Edited by CrajunMinter on
Emulated means that it pretends that there exists sound card - it returns its properties like name, supported sample rates, channels, etc... But in reality all it does it pushes data to WASAPI API which actually deals with real soundcard.

There is not such thing as "hardware accelerated" for WASAPI. All it does it pushes buffers to hardware + retrieves back state. They did not want to manage this kind of code (talking to hardware) in multiple places - WASAPI, XAudio2, WinMM, DirectSound. So they implemented talking to hardware drivers only in one place - WASAPI. Everybody else needs to use WASAPI api for their sound input or output.

This is similar how Windows & C runtime deals with file I/O. Windows supports file I/O only with CreateFile/ReadFile/WriteFile functions. But C runtime calls fopen/fread/fwrite function. And C++ uses std::fstream class. But all that C & C++ functions do, is call CreateFile/ReadFile functions eventually. This is same way how DirectSound works with WASAPI.

DirectSound supported various 3D effects for sounds (like echo, reverb, ..) - those were hardware accelerated in some of cards. Now its not possible to use them through WASAPI. You need to do that in software or use hw manufacturers API. But nowadays computers are so fast, that doing these effects in software is not a big deal. Just like mixing audio.
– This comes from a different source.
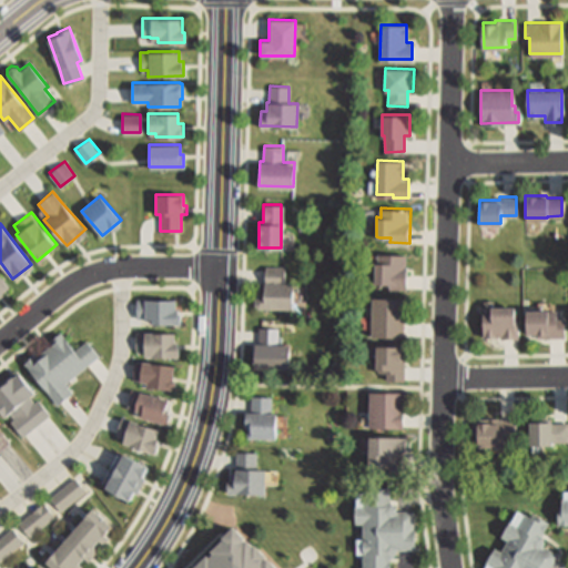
[(406,281),(406,288),(388,288),(388,281),(377,282),(377,255),(406,254),(406,281)]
Edited by Mārtiņš Možeiko on
Ok, I almost completely understand. But, if you don't mind I have one last clarification. Many sources say that there is higher latency in DirectSound; is that because it needs to convert into a form that is compatible with WASAPI?
Yes, that is true. Latency is a bit higher. But it is not about sound sample conversion. You can prepare data for DirectSound in same format that WASAPI expects (for example - 16-bit, 48kHz).

DirectSound adds abstraction layer - it operates in different way how WASAPI does. WASAPI is kind of push-only mode. But in DirectSound you can "lock" the buffer and possibly modify already queued data. DS needs to emulate this API functionality. This means it needs to maybe buffer data a bit more, maybe it needs to delay some of calls. Also the fact that it does this in separate thread does not help - extra synchronization/message passing/etc...



Edited by Mārtiņš Možeiko on
got ya. thanks so much man! i really appreciate your help; it's making following along as a absolute beginner a lot easier.